Post by Raghavendra »

One way is to do a look up on the same hash file for existing records.If you try to load the records without doing a lookup you will get a warning for duplicate records.
niteshjha
Participant
Posts: 2
Joined: Fri Aug 17, 2007 12:51 am
Location: Bangalore

Post by niteshjha »

Raghavendra wrote:One way is to do a look up on the same hash file for existing records.If you try to load the records without doing a lookup you will get a warning for duplicate records.
Is there any option in stage(hash file) to do a look up on the same hash file? Or we have to put other hash file stage and have to do lookup? Please elaborate the same.

Thanks
ray.wurlod
Participant
Posts: 54607
Joined: Wed Oct 23, 2002 10:52 pm
Location: Sydney, Australia
Contact:

Post by ray.wurlod »

You require two hashed file stages. A passive stage can not open its output link(s) until its input link(s) are closed. So you need one stage for performing lookups (specify cache disabled, lock for update) and one stage for writing to the hashed file (specify write cache disabled).
IBM Software Services Group
Any contribution to this forum is my own opinion and does not necessarily reflect any position that IBM may hold.
chulett
Charter Member
Charter Member
Posts: 43085
Joined: Tue Nov 12, 2002 4:34 pm
Location: Denver, CO

Post by chulett »

As noted... you will need an 'extra' stage if you want to both read and write to a hashed file in the same job. And then you would check the status of the lookup to know if the value being looked up existed or not - i.e. if the lookup was successful. There is a 'Link Variable' available for that - LinkName.NOTFOUND - when true indicates 'failure' and when false, success.
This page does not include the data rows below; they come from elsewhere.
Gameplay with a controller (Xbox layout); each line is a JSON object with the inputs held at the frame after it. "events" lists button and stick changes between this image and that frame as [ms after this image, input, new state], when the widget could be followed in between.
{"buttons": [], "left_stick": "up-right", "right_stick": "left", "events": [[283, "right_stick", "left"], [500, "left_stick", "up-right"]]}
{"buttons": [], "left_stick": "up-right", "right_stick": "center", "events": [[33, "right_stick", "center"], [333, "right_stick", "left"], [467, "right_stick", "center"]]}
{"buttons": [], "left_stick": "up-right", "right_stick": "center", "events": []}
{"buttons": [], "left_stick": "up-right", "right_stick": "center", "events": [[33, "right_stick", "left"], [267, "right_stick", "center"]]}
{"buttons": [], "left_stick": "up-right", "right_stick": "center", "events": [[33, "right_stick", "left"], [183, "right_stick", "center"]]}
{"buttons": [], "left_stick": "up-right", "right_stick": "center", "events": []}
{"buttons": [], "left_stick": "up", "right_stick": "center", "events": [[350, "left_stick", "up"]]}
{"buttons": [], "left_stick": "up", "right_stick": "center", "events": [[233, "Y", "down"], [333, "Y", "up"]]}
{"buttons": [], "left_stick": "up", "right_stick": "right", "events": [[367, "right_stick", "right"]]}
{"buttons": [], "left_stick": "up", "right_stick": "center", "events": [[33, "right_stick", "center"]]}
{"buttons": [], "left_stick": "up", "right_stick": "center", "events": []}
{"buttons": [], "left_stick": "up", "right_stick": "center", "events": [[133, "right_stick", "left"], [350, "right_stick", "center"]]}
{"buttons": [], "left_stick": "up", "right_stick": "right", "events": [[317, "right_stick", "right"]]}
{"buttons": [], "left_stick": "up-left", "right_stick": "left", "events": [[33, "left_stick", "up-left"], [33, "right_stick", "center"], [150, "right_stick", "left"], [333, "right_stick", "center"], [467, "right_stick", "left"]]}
You could then constrain your write link to only send 'new' values to the hashed file. You would also need to ensure your lookup stage has caching disabled (or 'Enabled, Locked for Update') if you need those new keys to be immediately available in the current job run.

Lastly, because hashed files are 'destructive overwrite' a.k.a. 'Last one in wins' when it comes to key handling, you could write all of your input key values to the hashed file and the end result would be the same as if you had only written the new ones.

Speaking from a key values standpoint only, of course, any associated data (non-key) values are what would drive your decision to send all or only new keys back into the hashed file. Of course, you could also send existing records back if their data elements need to be updated as well.

After all that, not sure we're answering your question. It will depend on your exact job design and how you are getting 'some records in hashed file', how you are loading it. And then how it is being leveraged during the job run. :?
-craig

"You can never have too many knives" -- Logan Nine Fingers
Post Reply